*** Data supplied Section Begins ***

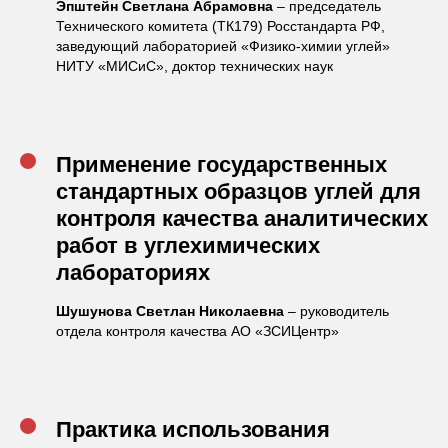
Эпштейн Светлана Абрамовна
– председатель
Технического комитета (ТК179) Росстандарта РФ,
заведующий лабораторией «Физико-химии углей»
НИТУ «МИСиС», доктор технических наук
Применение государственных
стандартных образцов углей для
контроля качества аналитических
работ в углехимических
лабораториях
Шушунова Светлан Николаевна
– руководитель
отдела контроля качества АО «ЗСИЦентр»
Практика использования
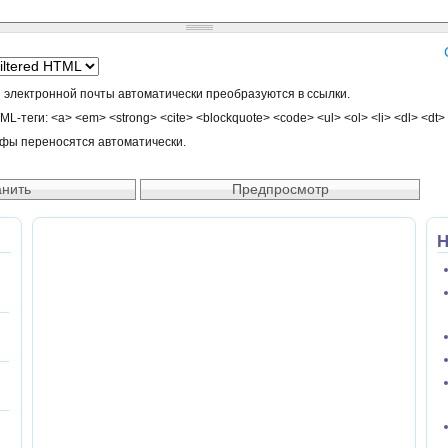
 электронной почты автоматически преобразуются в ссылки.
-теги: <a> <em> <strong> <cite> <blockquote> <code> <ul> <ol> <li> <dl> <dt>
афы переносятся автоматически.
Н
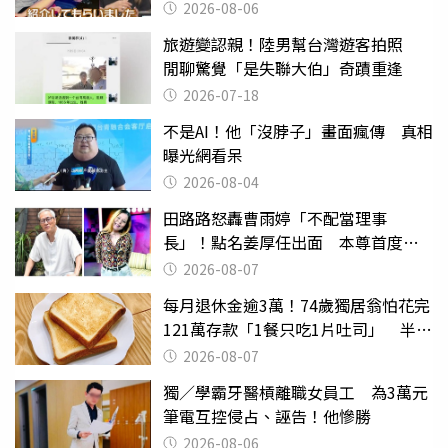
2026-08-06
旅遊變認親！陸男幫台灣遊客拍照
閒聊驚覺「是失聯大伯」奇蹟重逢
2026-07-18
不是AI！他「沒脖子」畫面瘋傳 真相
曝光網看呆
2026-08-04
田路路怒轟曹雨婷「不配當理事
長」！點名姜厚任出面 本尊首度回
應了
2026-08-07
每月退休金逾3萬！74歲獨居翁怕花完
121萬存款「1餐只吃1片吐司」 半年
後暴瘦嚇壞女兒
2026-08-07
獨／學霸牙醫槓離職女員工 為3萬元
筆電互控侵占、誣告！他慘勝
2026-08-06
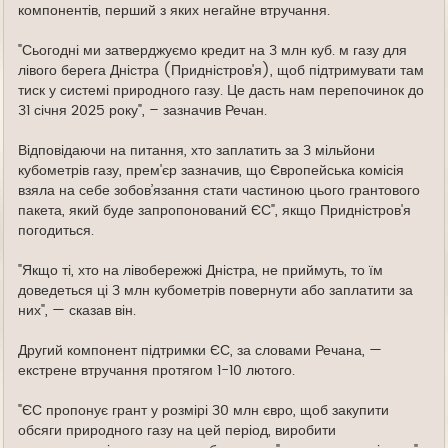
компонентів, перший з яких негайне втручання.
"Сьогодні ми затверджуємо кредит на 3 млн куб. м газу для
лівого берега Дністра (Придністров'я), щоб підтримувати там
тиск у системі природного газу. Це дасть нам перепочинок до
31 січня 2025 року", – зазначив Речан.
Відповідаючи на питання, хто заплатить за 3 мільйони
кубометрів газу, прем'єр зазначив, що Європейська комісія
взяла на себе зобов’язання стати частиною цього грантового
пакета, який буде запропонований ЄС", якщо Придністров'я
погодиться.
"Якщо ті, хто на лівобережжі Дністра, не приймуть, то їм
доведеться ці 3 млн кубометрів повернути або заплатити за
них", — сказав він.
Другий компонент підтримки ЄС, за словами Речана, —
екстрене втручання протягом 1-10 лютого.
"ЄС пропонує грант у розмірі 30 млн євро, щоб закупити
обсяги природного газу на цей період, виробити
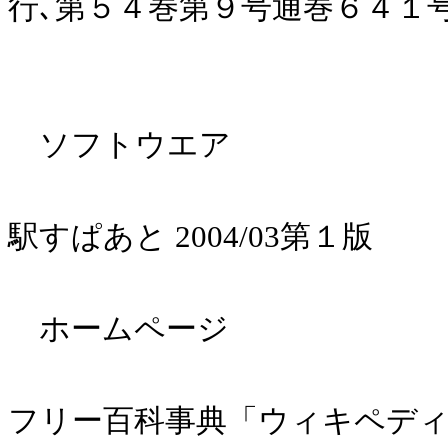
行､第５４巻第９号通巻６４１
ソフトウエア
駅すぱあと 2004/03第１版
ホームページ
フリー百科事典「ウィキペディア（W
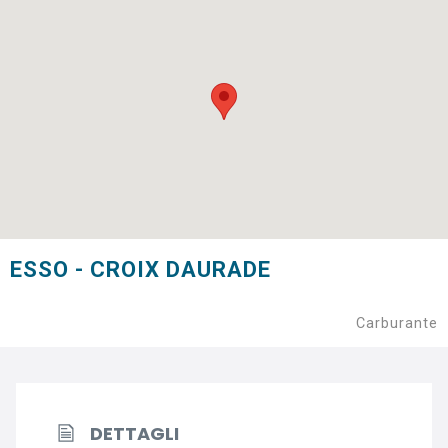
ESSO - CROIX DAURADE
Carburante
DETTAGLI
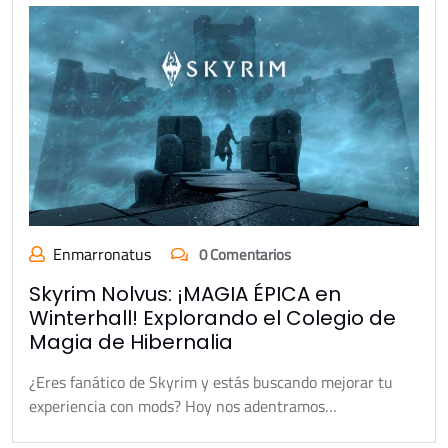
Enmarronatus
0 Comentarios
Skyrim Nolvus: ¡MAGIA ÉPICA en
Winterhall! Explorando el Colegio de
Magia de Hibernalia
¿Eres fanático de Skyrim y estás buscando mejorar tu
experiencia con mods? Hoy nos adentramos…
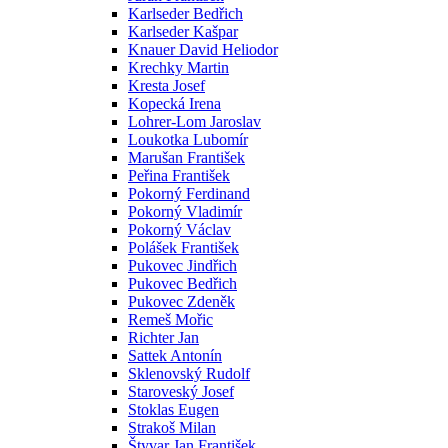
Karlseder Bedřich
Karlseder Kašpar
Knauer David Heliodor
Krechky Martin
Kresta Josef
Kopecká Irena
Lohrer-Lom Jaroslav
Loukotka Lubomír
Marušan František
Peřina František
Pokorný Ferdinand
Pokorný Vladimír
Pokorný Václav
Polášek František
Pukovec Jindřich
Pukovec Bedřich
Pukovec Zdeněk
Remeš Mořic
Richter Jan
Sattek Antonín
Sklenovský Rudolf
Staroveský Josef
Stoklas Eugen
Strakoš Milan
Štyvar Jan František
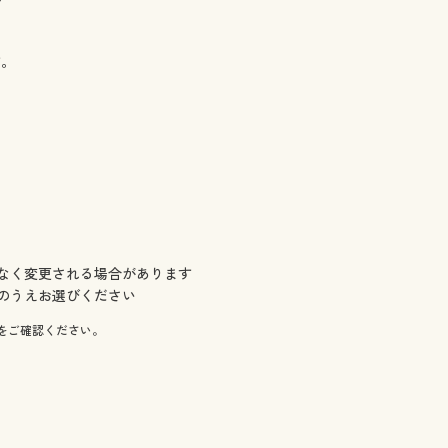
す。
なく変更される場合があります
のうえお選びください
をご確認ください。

*** Data supplied Section Ends ***

| To-do item |
Start with the line with "不是AI！他「沒脖子」畫面瘋傳 真相" in the listing above and stop after the line with "лівого берега Дністра". Write out exactly the lines in that stretch and no others, without pictures.

| Result of this task |
不是AI！他「沒脖子」畫面瘋傳 真相
曝光網看呆
2026-08-04
田路路怒轟曹雨婷「不配當理事
長」！點名姜厚任出面 本尊首度回
應了
2026-08-07
每月退休金逾3萬！74歲獨居翁怕花完
121萬存款「1餐只吃1片吐司」 半年
後暴瘦嚇壞女兒
2026-08-07
獨／學霸牙醫槓離職女員工 為3萬元
筆電互控侵占、誣告！他慘勝
2026-08-06
компонентів, перший з яких негайне втручання.
"Сьогодні ми затверджуємо кредит на 3 млн куб. м газу для
лівого берега Дністра (Придністров'я), щоб підтримувати там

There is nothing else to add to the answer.